元超人気アイドルグループの出身の女の子という
キャッチコピーのデビュー作だったが、
彼女の顔をいくら見ても一度も見たことはなかった。
当日、彼女がBOSSに話していたのを聞いたが、
実際は研究生の練習生くらいのポジションだったらしく、
誰も知らなくて当然だった。
次の日、
早速メーカーから
彼女のDVDが山のように届き、
BOSSはポスターとビラを作って、
店内中に張り巡らせた。
僕もレジ前に作ってあった
月間のランキングの棚をバラして、
彼女のDVDで埋め尽くした。
今のようにtwitterやfacebook、
AV女優のイベント総合サイトのようなものもなかったので、
こうやった地道な口コミしか
お店としても告知の方法はなかった。

サイン会前日、
最初に入荷した2本だけしか売れていなかった。
レジ前には山のようにDVDが積まれたままで、
お客さんはその前を一度も立ち止まることもなく、
ただ素通りしていく。
前日からついに有線放送から
彼女のDVDに付属する特典の彼女が歌う曲のCDに
店内BGMを切り替えた。
BOSSも本気だ。
普段トップウェーブ大須店は
洋楽の有線放送を流していたが、
彼女のCDは
やけに甘い王道のアイドルソングで
しかも2曲だけ。
==========
問題 – 「元超人気アイドルグループの出身の女の子という」を含む語句で始まり「店内中に張り巡らせた。」で終わる部分を、提示文から一字も変えずに書き写しなさい。
==========
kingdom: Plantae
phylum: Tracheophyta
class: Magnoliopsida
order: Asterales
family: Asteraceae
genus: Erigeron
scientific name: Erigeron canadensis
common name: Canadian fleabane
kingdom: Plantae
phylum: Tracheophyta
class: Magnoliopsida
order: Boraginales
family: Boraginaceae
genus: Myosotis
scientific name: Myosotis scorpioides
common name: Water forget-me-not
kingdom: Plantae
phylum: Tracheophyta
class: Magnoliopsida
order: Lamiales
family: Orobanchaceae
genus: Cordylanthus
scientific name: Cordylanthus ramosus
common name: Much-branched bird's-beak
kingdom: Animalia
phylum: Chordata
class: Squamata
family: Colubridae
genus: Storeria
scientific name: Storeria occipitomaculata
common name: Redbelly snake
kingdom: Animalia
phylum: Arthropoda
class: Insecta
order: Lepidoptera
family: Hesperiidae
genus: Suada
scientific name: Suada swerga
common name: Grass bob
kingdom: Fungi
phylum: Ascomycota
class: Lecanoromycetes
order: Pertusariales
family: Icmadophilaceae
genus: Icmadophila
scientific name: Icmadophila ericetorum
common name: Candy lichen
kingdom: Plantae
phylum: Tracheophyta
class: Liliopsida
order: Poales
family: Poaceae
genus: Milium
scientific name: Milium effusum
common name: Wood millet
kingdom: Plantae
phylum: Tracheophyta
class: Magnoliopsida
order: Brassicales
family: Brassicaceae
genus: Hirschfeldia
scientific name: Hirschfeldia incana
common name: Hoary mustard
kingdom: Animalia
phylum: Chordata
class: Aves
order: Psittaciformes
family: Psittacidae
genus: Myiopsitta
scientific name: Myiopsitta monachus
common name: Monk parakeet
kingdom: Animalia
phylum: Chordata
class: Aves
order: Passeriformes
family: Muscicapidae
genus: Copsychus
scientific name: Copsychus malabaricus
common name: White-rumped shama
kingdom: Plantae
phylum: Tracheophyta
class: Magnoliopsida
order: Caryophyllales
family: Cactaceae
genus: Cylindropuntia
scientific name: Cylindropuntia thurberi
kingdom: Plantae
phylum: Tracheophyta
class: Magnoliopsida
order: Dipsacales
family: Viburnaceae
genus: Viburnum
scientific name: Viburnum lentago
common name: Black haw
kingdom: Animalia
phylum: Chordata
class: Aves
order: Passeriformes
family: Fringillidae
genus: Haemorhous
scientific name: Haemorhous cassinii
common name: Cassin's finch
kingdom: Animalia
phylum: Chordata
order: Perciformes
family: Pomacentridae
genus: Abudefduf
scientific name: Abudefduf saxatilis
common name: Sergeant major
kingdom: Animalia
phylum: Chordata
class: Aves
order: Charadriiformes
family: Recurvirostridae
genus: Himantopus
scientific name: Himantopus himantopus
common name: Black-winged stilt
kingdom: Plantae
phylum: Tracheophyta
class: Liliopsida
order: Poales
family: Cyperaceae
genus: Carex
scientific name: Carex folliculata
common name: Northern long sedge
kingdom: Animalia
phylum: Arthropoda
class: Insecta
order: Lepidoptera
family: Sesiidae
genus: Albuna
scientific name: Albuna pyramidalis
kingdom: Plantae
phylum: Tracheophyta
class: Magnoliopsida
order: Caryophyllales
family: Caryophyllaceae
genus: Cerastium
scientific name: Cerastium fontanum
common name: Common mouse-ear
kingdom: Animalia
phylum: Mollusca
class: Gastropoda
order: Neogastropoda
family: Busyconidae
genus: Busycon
==========
解答欄 –
元超人気アイドルグループの出身の女の子という
キャッチコピーのデビュー作だったが、
彼女の顔をいくら見ても一度も見たことはなかった。
当日、彼女がBOSSに話していたのを聞いたが、
実際は研究生の練習生くらいのポジションだったらしく、
誰も知らなくて当然だった。
次の日、
早速メーカーから
彼女のDVDが山のように届き、
BOSSはポスターとビラを作って、
店内中に張り巡らせた。